A customer carries out a cash transaction at a Western Union outlet in Nairobi. Diaspora experiences can inform our expectations of remittances beyond the purely monetary. Photo/File
A customer carries out a cash transaction at a Western Union outlet in Nairobi. Diaspora experiences can inform our expectations of remittances beyond the purely monetary. Photo/File 
By Keguro Macharia
 
In Summary
  • A judicious analysis of the resources afforded by remittance economies holds much potential for reconfiguring Kenyan practices of belonging.

The term remittance is understood as monies sent from those living abroad to those in Kenya.
This narrow frame prevents us from understanding how broadly conceived remittance economies can help reconfigure notions of belonging, attachment, citizenship, and nationhood.


Remittance economies were central to Kenya’s emergence as a nation during the colonial period, anti-colonial struggles, and struggles against government repression in the post-independence period.
These economies were material and affective, providing intellectual, cultural, and emotional resources for creating and contesting modes of practising Kenyan identity.


The story of contemporary remittance in Kenya begins in the early 20th century with the growth of urban centres.


The centres such as Nairobi provided young women and men with opportunities to create new networks away from, and sometimes in concert with, the demands of ethnic communities and kinship obligations.
As Luise White and Janet Bujra have documented, African women were at the forefront of creating commercial ventures in Nairobi. As property owners and capital accumulators, these women sent money to their rural-based kin, helping to build and sustain networks of obligation across space.


Indeed, these women and the young men who followed their example established urban-rural remittances as a key feature of Kenyan urbanisation.


Urban-rural remittances produced gendered possibilities in colonial-era Kenya.


Although women played key roles in rural-based economies as traders and farmers and caregivers, and while some women had greater control over their domestic economies, the patriarchal structure of most Kenyan communities dictated the disbursement of property and, ultimately, favoured men as guardians of household and community goods.

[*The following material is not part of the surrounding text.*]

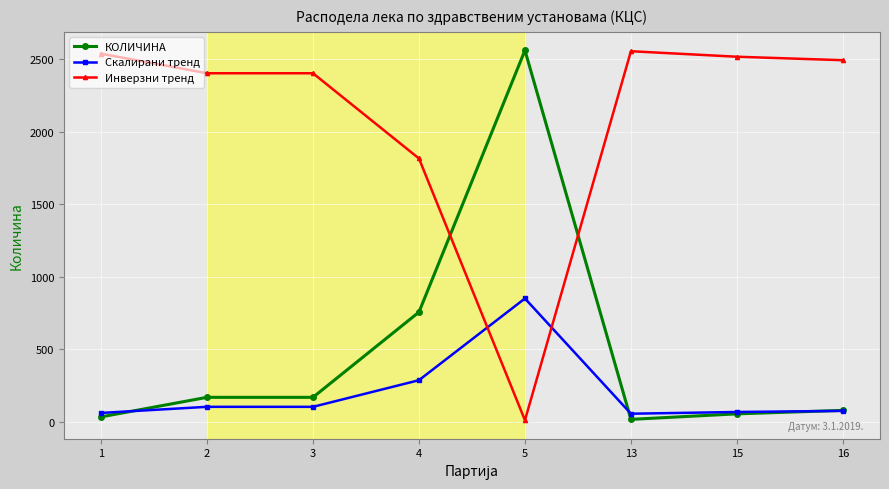

True or false: КОЛИЧИНА has more than 0 interior local peaks.

True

Women in urban-based communities transformed their relations to accumulation, and, in the process, reconceived gendered relations of dependency.


In urban centres, young men deferred to women, who taught them how to navigate urban spaces and practices of sociality and provided relations of care as economic transactions. Remittance economies helped to transform Kenya’s gendered relations and economies in progressive ways.


Urban-rural remittances helped to create a sense of Kenyan identity based on mutual obligation.
The products remitted, ranging from money to consumables, were as much material as they were affective: material products communicated an ethics of care and attachment, helping to sustain community ties across vast distances.


At the same time, remitted goods forged new power relationships as those previously understood to be dependent—young women and men—acquired economic goods and helped to support their rural-based networks.

In the early decades of the 20th century, then, remittance economies unsettled structures of dependence and sociality, helping to forge new material and affective economies, and producing Kenyan identity as a structure of material and affective circulation across spatial distance.